**Work order**
The answer must be every line of the records below that holds the word "round".
===== Provided data =====
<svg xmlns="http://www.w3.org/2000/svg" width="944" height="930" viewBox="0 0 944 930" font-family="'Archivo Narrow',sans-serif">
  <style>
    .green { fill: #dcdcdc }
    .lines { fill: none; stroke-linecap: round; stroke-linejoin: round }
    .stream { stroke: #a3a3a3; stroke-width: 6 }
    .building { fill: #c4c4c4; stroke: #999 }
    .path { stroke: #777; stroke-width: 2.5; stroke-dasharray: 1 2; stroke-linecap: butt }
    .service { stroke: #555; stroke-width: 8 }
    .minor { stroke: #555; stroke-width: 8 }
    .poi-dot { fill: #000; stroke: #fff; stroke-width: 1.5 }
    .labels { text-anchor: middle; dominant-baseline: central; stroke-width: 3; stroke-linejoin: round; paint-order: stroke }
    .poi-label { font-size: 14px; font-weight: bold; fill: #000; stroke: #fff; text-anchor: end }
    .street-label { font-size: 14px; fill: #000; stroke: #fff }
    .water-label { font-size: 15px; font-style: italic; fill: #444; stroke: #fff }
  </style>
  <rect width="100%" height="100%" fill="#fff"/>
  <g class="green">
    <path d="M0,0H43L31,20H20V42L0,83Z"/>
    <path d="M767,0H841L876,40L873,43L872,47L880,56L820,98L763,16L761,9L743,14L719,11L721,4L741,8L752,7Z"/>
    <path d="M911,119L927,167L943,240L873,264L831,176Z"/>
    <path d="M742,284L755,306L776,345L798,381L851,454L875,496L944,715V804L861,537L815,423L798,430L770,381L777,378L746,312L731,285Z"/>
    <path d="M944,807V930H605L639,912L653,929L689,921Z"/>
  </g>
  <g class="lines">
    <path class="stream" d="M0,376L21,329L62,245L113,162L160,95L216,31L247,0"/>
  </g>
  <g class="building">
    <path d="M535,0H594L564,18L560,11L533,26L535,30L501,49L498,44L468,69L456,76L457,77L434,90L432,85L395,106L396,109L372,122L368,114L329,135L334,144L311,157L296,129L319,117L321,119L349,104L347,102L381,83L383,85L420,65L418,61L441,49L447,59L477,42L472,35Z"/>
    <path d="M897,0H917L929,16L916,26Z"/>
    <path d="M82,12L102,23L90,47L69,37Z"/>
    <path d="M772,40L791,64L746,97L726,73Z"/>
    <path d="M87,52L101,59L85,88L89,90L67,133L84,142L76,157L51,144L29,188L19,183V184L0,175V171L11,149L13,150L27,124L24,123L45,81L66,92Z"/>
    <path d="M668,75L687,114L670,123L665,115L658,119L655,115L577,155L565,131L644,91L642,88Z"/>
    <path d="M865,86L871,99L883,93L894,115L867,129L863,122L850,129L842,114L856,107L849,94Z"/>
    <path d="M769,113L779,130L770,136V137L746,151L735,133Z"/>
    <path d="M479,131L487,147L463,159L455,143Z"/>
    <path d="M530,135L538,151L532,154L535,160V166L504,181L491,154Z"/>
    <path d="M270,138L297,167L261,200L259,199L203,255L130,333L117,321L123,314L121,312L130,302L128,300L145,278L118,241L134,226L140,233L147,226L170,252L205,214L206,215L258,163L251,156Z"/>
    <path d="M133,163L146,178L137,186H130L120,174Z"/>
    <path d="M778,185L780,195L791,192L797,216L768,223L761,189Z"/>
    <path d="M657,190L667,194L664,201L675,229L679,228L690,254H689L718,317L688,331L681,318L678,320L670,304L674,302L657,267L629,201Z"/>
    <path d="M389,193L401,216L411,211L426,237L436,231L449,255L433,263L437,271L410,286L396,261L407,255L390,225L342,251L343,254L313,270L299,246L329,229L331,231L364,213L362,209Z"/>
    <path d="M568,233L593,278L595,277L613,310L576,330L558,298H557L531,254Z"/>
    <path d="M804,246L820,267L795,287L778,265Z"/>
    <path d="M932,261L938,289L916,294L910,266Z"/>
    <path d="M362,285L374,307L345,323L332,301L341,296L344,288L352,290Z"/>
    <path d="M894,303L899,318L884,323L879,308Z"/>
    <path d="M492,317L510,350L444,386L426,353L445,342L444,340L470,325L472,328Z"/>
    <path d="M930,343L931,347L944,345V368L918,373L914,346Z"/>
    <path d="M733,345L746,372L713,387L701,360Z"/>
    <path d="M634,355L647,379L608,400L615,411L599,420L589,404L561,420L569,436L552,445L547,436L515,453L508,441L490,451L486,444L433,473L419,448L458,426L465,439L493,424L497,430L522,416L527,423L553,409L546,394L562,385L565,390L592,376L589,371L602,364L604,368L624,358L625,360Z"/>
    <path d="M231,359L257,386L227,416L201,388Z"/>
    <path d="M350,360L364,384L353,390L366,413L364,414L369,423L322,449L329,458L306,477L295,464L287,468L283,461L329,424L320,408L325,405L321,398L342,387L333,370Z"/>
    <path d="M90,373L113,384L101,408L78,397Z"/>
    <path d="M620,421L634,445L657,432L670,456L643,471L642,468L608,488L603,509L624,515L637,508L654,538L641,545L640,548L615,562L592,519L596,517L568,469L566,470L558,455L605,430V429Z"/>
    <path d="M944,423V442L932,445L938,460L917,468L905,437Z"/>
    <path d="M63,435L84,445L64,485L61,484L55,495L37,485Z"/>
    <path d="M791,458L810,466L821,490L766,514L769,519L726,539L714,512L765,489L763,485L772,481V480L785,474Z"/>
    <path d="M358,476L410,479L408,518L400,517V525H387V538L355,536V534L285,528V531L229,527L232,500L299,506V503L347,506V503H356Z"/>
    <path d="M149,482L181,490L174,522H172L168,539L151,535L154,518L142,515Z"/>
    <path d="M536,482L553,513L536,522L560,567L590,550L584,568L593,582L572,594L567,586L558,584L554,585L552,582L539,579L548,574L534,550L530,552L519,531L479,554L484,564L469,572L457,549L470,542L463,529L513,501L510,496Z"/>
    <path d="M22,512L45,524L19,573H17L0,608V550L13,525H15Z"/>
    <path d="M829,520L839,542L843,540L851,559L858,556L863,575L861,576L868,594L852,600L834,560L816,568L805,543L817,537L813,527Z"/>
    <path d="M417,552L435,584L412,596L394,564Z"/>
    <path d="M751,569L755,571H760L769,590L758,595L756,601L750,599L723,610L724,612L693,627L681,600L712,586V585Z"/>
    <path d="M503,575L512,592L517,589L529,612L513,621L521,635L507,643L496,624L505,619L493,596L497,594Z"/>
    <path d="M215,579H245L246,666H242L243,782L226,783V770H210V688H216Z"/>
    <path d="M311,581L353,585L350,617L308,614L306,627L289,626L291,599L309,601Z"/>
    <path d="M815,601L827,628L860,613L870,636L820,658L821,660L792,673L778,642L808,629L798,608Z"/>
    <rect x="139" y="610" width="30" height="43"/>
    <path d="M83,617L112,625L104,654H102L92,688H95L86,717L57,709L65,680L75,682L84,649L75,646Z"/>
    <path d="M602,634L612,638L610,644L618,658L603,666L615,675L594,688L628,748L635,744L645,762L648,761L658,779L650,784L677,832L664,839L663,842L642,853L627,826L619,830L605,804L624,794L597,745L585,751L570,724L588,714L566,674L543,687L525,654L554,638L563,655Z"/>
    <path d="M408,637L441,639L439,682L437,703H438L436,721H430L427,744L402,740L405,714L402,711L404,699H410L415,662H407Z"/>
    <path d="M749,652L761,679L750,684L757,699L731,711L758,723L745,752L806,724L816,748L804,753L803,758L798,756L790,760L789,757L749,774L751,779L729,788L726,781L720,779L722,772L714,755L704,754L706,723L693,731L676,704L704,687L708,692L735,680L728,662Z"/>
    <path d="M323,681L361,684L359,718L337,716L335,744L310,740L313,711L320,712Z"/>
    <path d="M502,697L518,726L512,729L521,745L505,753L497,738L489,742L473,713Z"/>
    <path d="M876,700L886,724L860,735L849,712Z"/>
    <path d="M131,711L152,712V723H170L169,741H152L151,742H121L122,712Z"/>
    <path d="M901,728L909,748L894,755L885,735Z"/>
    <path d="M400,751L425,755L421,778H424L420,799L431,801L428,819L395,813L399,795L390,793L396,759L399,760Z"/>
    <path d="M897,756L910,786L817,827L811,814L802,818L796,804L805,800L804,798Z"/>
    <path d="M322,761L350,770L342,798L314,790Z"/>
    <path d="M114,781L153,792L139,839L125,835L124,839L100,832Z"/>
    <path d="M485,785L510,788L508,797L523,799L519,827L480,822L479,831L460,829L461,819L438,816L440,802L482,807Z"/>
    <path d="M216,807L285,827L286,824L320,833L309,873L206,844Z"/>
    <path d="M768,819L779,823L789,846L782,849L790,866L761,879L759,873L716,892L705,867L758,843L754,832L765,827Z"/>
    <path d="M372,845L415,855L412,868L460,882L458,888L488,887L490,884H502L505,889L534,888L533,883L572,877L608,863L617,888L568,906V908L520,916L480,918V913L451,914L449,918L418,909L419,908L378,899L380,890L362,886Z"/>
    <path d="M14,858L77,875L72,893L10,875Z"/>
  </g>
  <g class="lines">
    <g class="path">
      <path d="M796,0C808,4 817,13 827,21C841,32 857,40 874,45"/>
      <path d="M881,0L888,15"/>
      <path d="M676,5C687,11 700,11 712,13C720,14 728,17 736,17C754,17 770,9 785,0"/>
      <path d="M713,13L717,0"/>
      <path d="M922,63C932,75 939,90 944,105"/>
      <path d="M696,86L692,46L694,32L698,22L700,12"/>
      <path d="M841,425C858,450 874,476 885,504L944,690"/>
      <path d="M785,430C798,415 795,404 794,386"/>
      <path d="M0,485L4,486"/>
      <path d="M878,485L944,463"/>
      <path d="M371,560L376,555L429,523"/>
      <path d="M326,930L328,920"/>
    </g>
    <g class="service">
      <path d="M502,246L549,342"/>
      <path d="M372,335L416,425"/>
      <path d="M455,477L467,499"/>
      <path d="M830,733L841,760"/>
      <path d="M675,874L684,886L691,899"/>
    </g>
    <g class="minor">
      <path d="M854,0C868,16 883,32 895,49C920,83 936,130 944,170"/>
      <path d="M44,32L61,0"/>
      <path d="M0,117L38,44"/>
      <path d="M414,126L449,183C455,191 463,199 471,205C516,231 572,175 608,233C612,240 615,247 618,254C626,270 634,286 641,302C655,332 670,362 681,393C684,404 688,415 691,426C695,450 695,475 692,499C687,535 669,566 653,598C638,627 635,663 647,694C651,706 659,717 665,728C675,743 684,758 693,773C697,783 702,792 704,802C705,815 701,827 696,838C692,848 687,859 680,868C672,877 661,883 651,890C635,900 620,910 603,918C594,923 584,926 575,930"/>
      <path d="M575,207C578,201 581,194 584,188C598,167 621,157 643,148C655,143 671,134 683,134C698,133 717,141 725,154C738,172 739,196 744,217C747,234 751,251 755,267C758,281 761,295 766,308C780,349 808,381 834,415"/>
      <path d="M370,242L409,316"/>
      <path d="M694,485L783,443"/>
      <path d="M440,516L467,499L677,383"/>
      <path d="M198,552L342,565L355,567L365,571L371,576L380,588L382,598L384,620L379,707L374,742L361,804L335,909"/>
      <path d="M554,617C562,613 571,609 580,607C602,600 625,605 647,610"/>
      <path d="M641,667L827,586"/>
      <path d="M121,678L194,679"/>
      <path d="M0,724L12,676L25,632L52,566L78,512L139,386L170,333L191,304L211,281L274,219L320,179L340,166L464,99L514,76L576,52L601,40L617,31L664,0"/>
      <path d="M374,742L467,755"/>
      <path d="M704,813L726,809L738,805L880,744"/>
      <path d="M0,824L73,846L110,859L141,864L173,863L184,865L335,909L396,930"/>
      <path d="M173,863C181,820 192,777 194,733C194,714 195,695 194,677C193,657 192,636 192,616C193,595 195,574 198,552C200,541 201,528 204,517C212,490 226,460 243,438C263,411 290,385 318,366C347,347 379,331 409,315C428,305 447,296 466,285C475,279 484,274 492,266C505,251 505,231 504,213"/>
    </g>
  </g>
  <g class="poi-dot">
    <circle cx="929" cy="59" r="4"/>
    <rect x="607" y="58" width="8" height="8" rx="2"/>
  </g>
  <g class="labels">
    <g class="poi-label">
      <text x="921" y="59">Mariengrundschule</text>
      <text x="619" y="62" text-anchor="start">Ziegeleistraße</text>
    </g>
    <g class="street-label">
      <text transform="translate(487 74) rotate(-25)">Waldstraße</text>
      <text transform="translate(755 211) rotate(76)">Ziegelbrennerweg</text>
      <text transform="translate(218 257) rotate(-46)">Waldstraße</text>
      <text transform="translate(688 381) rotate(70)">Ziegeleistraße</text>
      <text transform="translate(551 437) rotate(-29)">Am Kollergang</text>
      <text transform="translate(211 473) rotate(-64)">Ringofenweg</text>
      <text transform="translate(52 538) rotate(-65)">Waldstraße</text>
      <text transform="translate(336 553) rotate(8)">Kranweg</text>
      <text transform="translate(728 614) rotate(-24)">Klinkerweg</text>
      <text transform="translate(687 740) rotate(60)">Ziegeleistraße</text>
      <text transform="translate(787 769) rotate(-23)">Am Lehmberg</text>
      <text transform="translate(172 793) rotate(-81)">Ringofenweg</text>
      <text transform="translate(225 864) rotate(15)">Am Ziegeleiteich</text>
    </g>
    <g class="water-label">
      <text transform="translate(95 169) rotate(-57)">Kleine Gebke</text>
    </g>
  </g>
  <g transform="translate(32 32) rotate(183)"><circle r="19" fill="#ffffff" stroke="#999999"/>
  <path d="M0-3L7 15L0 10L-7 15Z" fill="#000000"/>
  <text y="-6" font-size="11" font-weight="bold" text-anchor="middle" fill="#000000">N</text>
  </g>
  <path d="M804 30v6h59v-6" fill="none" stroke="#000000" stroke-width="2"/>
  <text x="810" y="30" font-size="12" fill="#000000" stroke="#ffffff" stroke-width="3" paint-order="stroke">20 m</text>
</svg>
=====
**Finished task**
    .lines { fill: none; stroke-linecap: round; stroke-linejoin: round }
    .labels { text-anchor: middle; dominant-baseline: central; stroke-width: 3; stroke-linejoin: round; paint-order: stroke }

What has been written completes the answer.